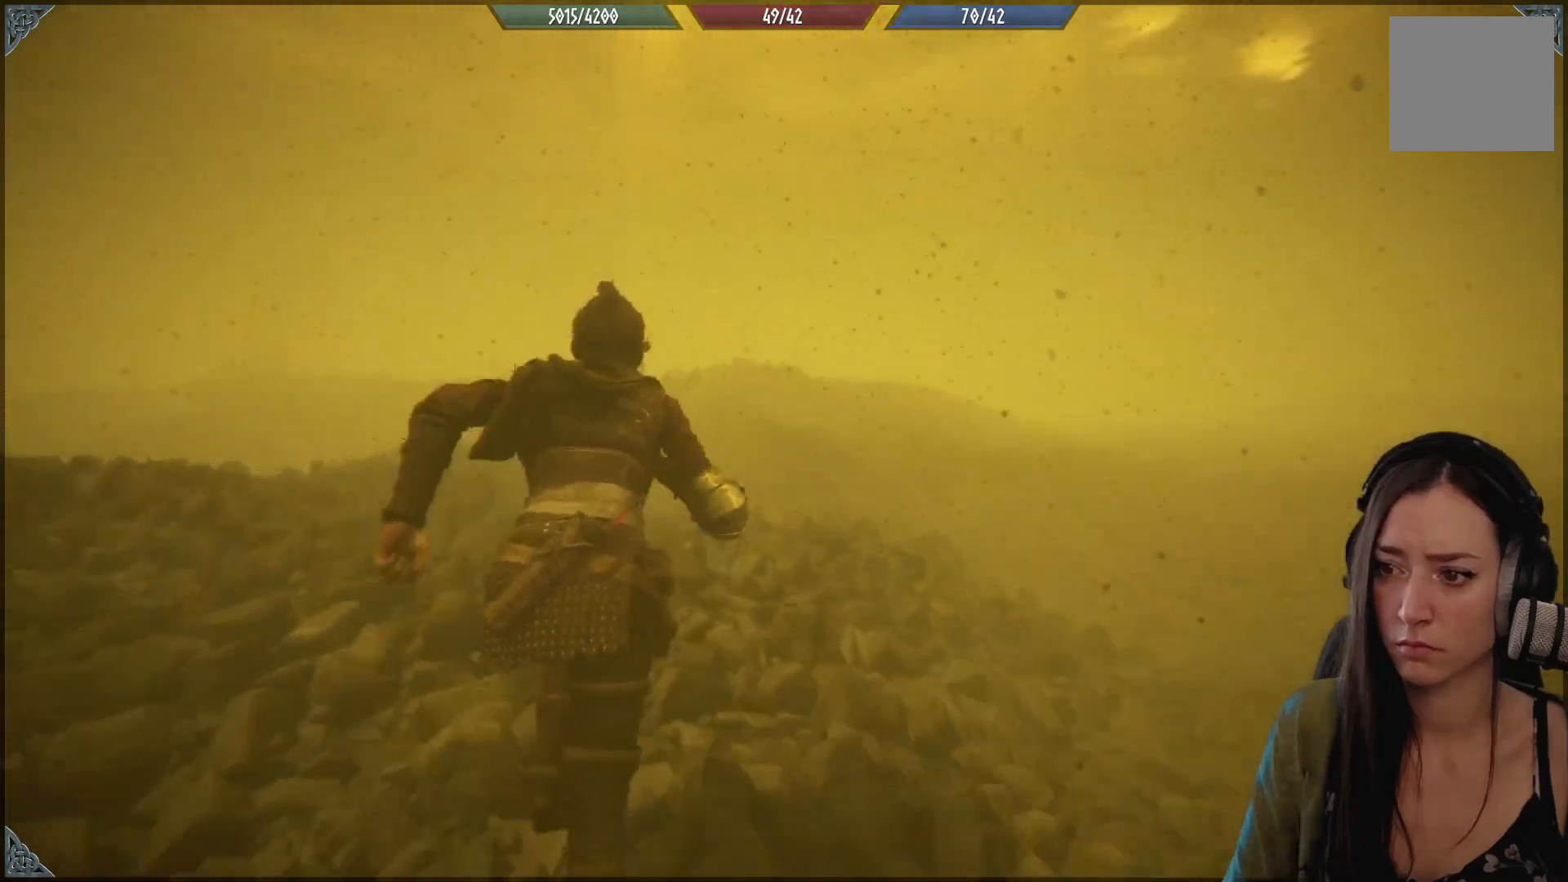
{"buttons": ["R2"], "left_stick": "up", "right_stick": "center", "events": []}
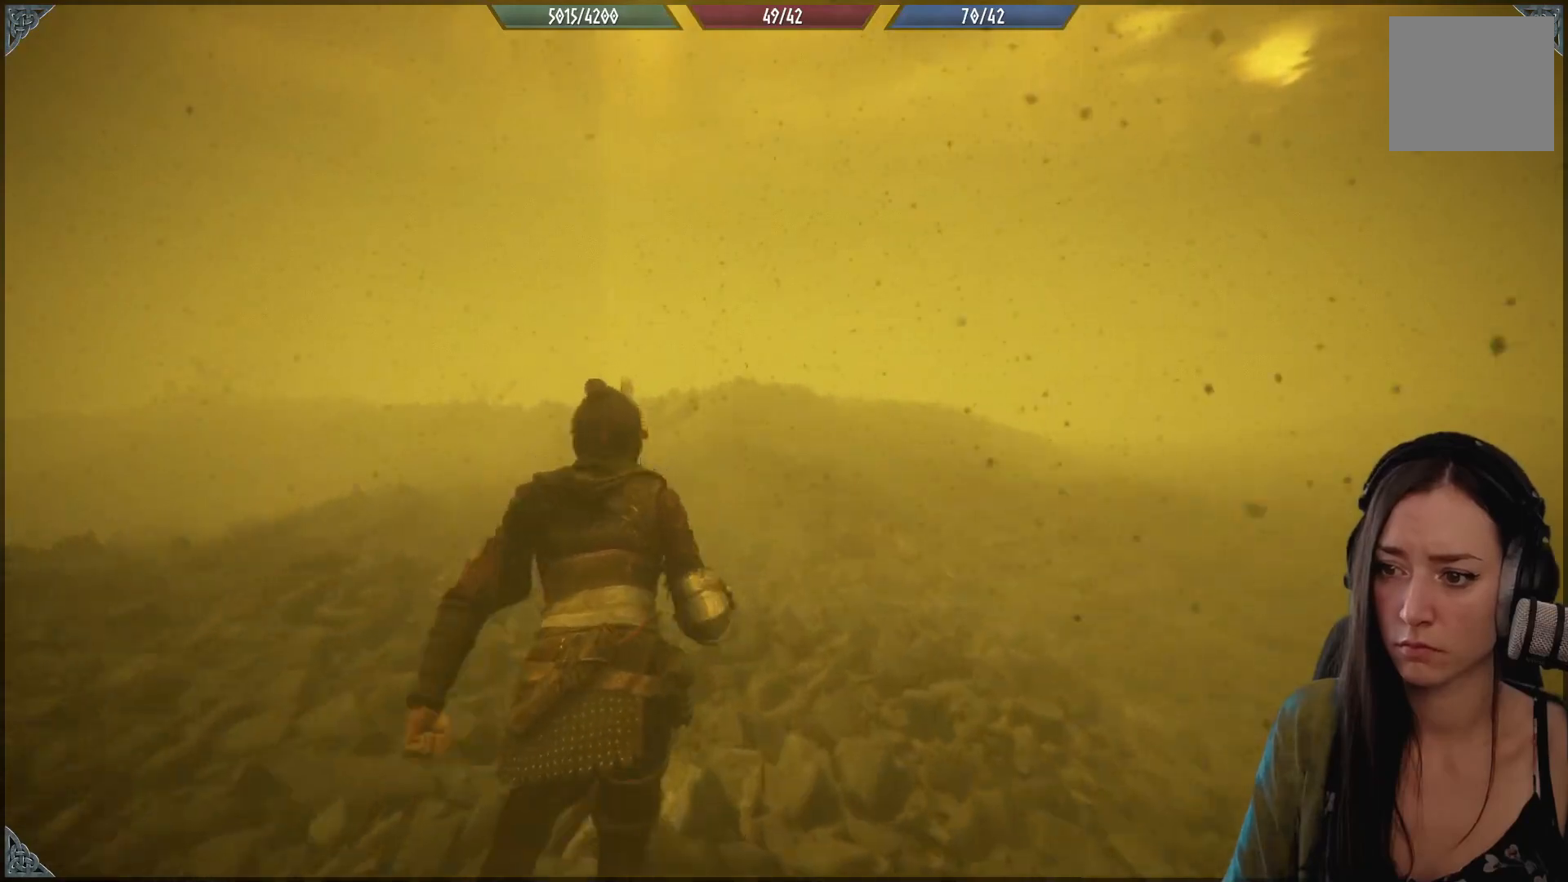
{"buttons": ["R2"], "left_stick": "up", "right_stick": "center", "events": []}
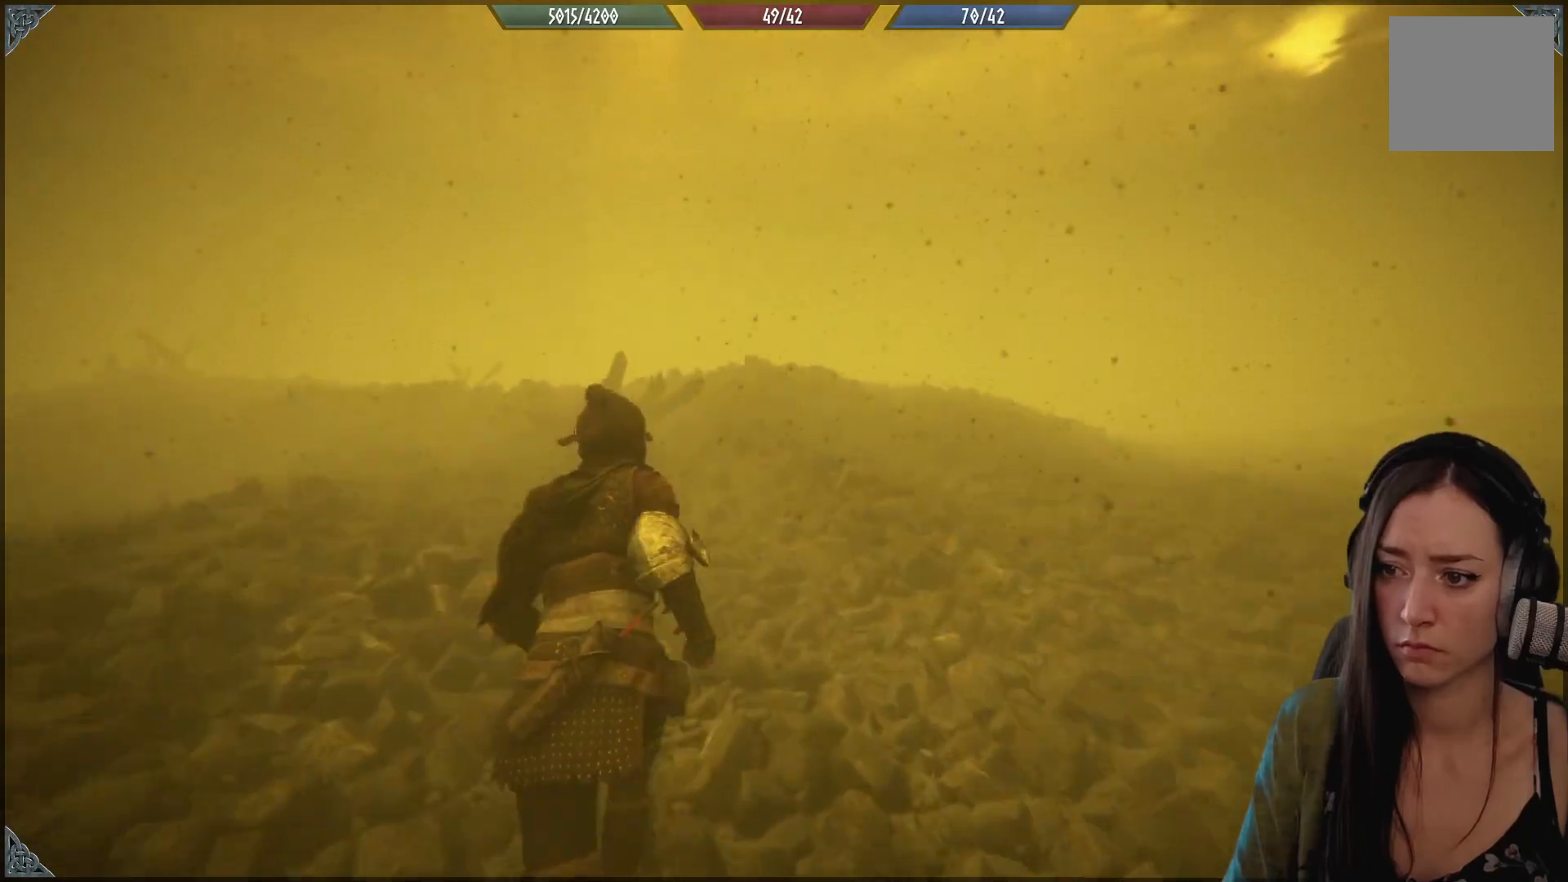
{"buttons": ["R2"], "left_stick": "up", "right_stick": "center", "events": []}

== TASK PROMPT ==
Each line above should be returned exactly as written, apart from any pictures.

== YOUR RESPONSE ==
{"buttons": ["R2"], "left_stick": "up", "right_stick": "center", "events": []}
{"buttons": ["R2"], "left_stick": "up", "right_stick": "center", "events": []}
{"buttons": ["R2"], "left_stick": "up", "right_stick": "center", "events": []}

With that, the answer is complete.